Content starts

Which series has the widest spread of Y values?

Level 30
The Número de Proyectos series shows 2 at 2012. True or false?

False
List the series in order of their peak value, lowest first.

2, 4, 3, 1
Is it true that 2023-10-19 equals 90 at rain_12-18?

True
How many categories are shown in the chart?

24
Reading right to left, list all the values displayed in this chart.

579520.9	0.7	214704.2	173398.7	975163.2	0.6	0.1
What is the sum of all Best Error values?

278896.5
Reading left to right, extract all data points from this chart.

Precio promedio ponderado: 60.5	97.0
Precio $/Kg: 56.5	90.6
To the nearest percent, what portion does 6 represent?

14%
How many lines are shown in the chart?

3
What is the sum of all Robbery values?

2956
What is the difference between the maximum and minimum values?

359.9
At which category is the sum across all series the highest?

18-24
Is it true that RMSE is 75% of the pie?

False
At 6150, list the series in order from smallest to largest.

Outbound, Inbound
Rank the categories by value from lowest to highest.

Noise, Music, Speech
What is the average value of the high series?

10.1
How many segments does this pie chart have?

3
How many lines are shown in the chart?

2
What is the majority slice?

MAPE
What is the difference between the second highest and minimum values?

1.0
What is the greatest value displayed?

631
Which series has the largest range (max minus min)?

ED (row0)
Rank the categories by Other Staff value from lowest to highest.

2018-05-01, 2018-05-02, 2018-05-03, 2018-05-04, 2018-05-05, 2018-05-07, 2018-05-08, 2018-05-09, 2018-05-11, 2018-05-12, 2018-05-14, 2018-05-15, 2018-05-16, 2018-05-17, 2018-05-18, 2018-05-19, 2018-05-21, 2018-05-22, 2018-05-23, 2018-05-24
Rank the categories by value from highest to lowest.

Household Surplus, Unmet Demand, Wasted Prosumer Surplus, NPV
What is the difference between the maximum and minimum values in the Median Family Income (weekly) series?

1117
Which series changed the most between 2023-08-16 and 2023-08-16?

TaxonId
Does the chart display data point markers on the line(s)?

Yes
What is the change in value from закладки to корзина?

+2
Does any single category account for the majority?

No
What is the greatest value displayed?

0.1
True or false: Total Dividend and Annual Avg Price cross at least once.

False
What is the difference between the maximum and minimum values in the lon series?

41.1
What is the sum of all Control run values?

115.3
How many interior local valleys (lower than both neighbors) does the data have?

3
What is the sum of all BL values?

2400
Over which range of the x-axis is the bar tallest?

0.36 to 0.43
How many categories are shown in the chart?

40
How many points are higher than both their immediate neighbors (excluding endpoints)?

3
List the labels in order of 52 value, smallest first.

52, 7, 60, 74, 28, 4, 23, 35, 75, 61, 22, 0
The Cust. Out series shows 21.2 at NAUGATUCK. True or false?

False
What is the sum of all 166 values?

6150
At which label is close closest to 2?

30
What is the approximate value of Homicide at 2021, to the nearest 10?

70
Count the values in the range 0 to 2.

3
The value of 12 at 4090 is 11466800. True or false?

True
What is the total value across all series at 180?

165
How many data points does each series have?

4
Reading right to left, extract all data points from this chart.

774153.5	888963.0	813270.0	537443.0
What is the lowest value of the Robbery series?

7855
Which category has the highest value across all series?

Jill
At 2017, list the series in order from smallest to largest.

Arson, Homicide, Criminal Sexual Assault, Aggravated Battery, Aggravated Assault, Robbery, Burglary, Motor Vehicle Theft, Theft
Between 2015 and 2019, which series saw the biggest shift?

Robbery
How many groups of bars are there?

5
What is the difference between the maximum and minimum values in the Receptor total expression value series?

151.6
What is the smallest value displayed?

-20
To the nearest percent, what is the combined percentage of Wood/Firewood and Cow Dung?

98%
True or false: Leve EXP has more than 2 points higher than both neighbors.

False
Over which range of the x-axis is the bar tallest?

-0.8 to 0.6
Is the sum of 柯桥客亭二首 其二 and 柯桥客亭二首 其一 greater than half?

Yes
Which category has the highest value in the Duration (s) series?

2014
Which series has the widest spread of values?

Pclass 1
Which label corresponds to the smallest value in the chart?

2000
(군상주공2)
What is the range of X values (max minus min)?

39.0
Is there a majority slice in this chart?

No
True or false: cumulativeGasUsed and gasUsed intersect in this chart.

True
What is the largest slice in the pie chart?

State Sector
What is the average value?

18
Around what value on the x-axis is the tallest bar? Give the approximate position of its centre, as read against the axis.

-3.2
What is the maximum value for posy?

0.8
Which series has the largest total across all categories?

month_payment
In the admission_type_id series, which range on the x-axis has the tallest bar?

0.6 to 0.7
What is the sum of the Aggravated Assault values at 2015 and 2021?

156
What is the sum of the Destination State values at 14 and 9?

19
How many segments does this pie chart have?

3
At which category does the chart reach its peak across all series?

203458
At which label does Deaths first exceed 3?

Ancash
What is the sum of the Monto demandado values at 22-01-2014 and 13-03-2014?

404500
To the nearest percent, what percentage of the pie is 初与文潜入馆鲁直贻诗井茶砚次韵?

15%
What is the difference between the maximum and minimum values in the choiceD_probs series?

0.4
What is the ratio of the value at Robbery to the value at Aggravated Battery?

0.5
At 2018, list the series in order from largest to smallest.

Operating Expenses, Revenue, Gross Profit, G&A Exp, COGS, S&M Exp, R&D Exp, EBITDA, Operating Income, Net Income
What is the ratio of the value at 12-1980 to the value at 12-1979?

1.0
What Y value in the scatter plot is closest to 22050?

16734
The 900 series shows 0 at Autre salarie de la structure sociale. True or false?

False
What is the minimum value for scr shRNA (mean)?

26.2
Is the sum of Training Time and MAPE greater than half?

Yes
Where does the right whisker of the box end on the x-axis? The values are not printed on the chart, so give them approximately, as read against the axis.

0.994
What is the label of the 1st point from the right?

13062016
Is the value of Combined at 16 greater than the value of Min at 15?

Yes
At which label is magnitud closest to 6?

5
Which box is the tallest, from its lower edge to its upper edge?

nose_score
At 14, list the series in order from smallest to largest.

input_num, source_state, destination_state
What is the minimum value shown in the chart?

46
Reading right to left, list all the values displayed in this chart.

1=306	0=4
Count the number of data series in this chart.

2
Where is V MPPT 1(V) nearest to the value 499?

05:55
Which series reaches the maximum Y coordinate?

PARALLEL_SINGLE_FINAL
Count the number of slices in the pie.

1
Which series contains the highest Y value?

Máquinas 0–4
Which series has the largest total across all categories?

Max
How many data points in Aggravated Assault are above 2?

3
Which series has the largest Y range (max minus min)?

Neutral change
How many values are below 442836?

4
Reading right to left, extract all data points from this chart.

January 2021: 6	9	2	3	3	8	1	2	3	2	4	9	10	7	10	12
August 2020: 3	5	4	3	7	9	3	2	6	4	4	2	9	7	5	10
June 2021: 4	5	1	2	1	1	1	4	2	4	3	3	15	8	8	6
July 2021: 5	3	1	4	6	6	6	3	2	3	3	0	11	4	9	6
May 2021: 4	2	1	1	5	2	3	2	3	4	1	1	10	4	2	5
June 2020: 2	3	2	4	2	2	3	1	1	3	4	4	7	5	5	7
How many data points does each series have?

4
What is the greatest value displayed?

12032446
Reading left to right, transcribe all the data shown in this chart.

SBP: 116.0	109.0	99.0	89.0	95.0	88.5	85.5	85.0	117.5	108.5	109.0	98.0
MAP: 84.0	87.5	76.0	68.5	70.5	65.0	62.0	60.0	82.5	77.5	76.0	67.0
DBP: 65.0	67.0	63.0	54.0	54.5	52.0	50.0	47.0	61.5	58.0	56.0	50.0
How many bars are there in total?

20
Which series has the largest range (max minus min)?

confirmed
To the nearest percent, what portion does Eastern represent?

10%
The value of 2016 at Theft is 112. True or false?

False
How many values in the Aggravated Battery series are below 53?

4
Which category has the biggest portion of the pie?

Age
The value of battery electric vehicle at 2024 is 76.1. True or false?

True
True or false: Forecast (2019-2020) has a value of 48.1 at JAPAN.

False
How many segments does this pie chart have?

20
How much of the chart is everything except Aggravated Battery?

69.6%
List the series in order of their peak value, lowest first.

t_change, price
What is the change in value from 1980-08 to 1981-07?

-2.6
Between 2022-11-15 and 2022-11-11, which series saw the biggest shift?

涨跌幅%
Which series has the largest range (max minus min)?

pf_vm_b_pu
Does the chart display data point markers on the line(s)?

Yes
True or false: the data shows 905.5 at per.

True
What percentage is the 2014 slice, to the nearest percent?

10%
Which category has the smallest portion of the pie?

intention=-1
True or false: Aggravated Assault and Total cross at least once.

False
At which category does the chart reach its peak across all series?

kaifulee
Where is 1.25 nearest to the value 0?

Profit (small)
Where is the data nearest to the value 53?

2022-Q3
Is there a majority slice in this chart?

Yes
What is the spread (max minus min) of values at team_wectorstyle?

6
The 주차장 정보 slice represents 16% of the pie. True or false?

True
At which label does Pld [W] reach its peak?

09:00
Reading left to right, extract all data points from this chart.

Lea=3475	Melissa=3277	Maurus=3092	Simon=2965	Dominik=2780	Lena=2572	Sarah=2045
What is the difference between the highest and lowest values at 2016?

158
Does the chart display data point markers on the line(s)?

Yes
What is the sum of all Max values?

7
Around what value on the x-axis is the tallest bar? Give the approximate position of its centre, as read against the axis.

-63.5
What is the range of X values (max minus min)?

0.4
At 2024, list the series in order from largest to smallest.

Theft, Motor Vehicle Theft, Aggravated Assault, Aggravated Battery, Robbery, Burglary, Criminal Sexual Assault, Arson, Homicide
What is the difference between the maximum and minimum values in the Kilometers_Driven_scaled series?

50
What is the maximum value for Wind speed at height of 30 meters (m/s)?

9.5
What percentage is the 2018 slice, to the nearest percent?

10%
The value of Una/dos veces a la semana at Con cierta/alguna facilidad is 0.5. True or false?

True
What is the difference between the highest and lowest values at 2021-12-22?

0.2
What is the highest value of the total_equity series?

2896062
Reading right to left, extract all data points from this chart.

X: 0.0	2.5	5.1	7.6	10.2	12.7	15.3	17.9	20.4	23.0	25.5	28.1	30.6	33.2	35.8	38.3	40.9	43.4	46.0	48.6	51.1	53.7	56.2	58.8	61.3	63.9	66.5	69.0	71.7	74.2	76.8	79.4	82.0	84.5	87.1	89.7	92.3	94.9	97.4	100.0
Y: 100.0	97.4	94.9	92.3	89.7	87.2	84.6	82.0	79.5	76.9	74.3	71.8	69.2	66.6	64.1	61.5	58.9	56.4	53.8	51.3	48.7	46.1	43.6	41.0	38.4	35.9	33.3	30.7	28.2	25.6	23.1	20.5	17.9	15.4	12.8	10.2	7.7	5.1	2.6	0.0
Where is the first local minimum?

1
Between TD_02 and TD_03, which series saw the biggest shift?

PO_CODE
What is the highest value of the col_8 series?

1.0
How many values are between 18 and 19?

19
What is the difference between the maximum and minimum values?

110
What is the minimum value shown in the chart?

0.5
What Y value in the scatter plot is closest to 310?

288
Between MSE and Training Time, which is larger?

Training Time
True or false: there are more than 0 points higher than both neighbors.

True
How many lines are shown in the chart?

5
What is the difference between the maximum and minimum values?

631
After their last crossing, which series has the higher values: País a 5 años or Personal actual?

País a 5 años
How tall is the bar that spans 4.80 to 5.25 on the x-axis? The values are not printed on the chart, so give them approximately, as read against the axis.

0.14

Content ends

▶ **ASSIGNED TASK**: Duplicate the items verbatim, starting at their first line and ending with the line that contains "Does any single", including both of those lines.

▶ **TASK ANSWER**:
Which series has the widest spread of Y values?

Level 30
The Número de Proyectos series shows 2 at 2012. True or false?

False
List the series in order of their peak value, lowest first.

2, 4, 3, 1
Is it true that 2023-10-19 equals 90 at rain_12-18?

True
How many categories are shown in the chart?

24
Reading right to left, list all the values displayed in this chart.

579520.9	0.7	214704.2	173398.7	975163.2	0.6	0.1
What is the sum of all Best Error values?

278896.5
Reading left to right, extract all data points from this chart.

Precio promedio ponderado: 60.5	97.0
Precio $/Kg: 56.5	90.6
To the nearest percent, what portion does 6 represent?

14%
How many lines are shown in the chart?

3
What is the sum of all Robbery values?

2956
What is the difference between the maximum and minimum values?

359.9
At which category is the sum across all series the highest?

18-24
Is it true that RMSE is 75% of the pie?

False
At 6150, list the series in order from smallest to largest.

Outbound, Inbound
Rank the categories by value from lowest to highest.

Noise, Music, Speech
What is the average value of the high series?

10.1
How many segments does this pie chart have?

3
How many lines are shown in the chart?

2
What is the majority slice?

MAPE
What is the difference between the second highest and minimum values?

1.0
What is the greatest value displayed?

631
Which series has the largest range (max minus min)?

ED (row0)
Rank the categories by Other Staff value from lowest to highest.

2018-05-01, 2018-05-02, 2018-05-03, 2018-05-04, 2018-05-05, 2018-05-07, 2018-05-08, 2018-05-09, 2018-05-11, 2018-05-12, 2018-05-14, 2018-05-15, 2018-05-16, 2018-05-17, 2018-05-18, 2018-05-19, 2018-05-21, 2018-05-22, 2018-05-23, 2018-05-24
Rank the categories by value from highest to lowest.

Household Surplus, Unmet Demand, Wasted Prosumer Surplus, NPV
What is the difference between the maximum and minimum values in the Median Family Income (weekly) series?

1117
Which series changed the most between 2023-08-16 and 2023-08-16?

TaxonId
Does the chart display data point markers on the line(s)?

Yes
What is the change in value from закладки to корзина?

+2
Does any single category account for the majority?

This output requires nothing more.